Paper 2023/902

SublonK: Sublinear Prover PlonK

Abstract

We propose SublonK - a new zero-knowledge succinct non-interactive argument of knowledge (zkSNARK). SublonK builds on PlonK [EPRINT'19], a popular state-of-the-art practical zkSNARK. Our new construction preserves all the great features of PlonK, i.e., it supports constant size proofs, constant time proof verification, a circuit-independent universal setup, as well as support for custom gates and lookup gates. Moreover, SublonK achieves improved prover running time over PlonK. In PlonK, the prover runtime grows with circuit size. Instead, in Sublonk, the prover runtime grows with the size of the "active part" of the circuit. For instance, consider circuits encoding conditional execution, where only a fraction of the circuit is exercised by the input. For such circuits, the prover runtime in SublonK grows only with the exercised execution path.
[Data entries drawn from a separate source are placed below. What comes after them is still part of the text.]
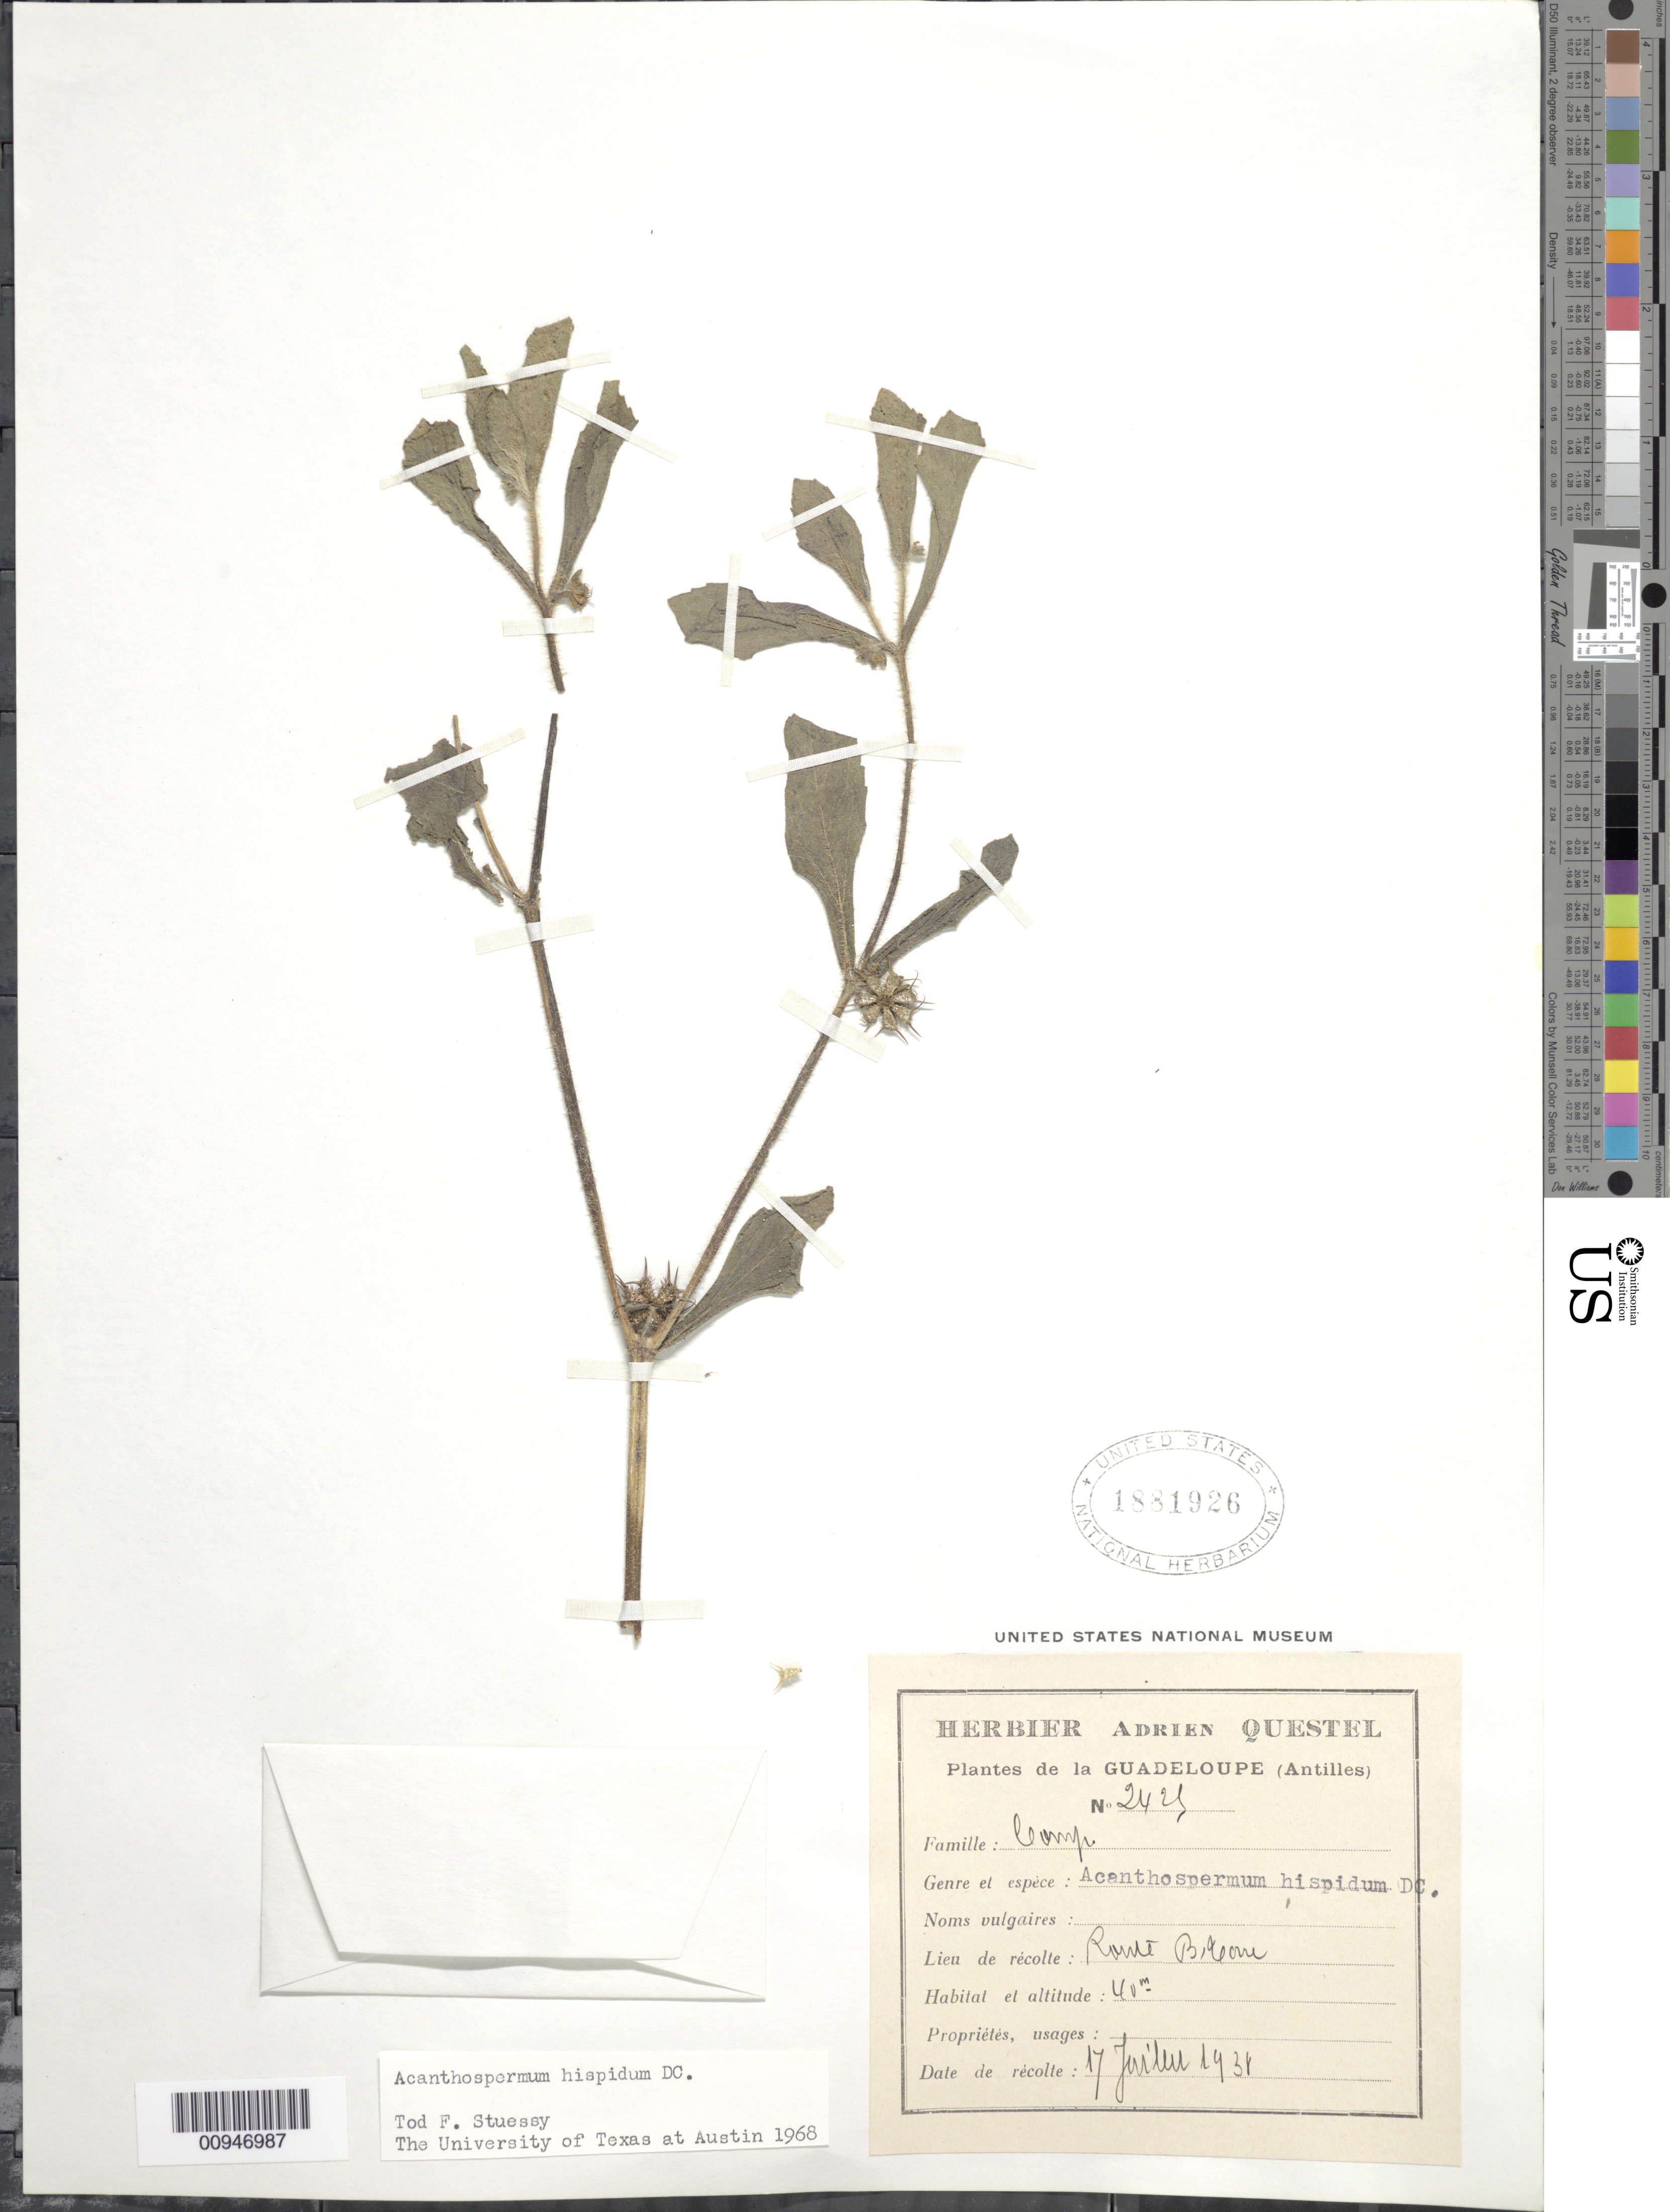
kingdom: Plantae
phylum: Tracheophyta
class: Magnoliopsida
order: Asterales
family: Asteraceae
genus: Acanthospermum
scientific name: Acanthospermum hispidum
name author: DC.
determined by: Stuessy, T. F.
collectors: A. Questel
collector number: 2423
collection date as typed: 17 Jul 1931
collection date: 1931-07-17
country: Guadeloupe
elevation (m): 40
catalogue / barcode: US 1881926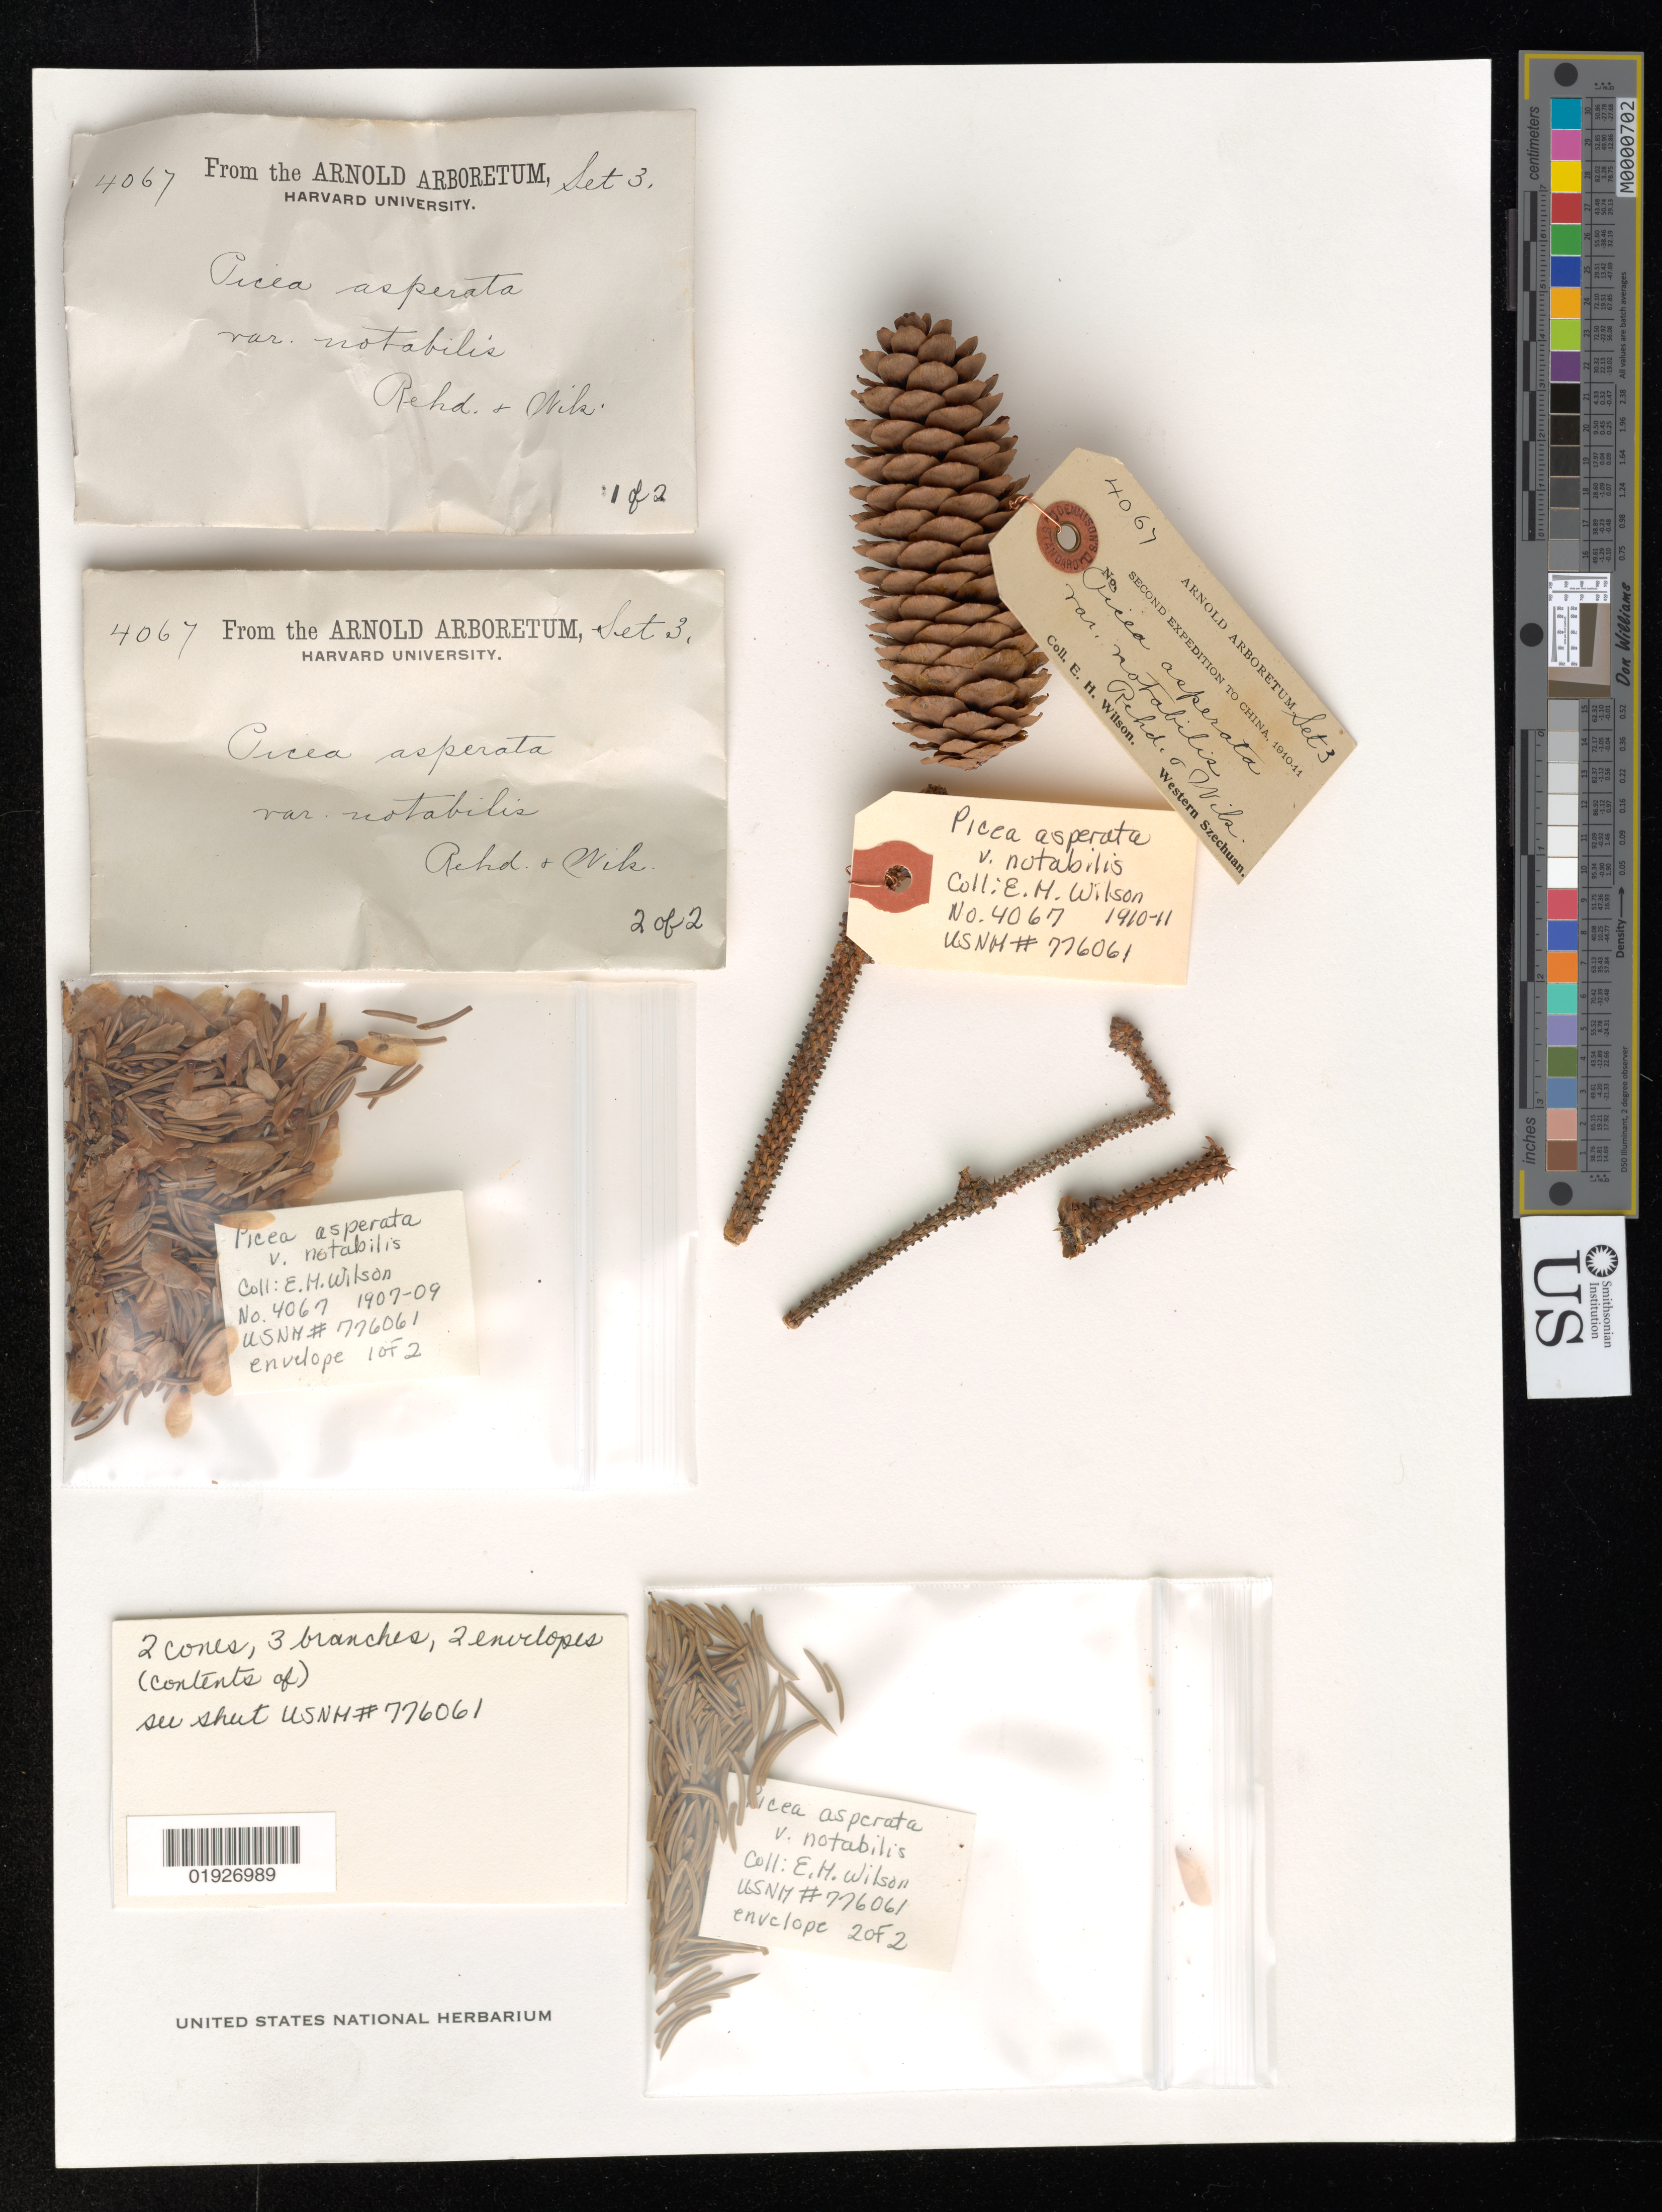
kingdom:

As an example, consider the zkRollup circuit. This circuit involves executing one of n code segments k times. For this case, using PlonK involves proving a circuit of size n.k code segments. In SublonK, the prover costs are close to proving a PlonK proof for a circuit of size roughly k code segments. Concretely, based on our implementation, for parameter choices derived from rollup contracts on Ethereum, n = 8, k = {2^{10},...,2^{16}}, the SublonK prover is approximately 4.6 times faster than the PlonK prover. Proofs in SublonK are 2.4KB, and can be verified in under 50ms.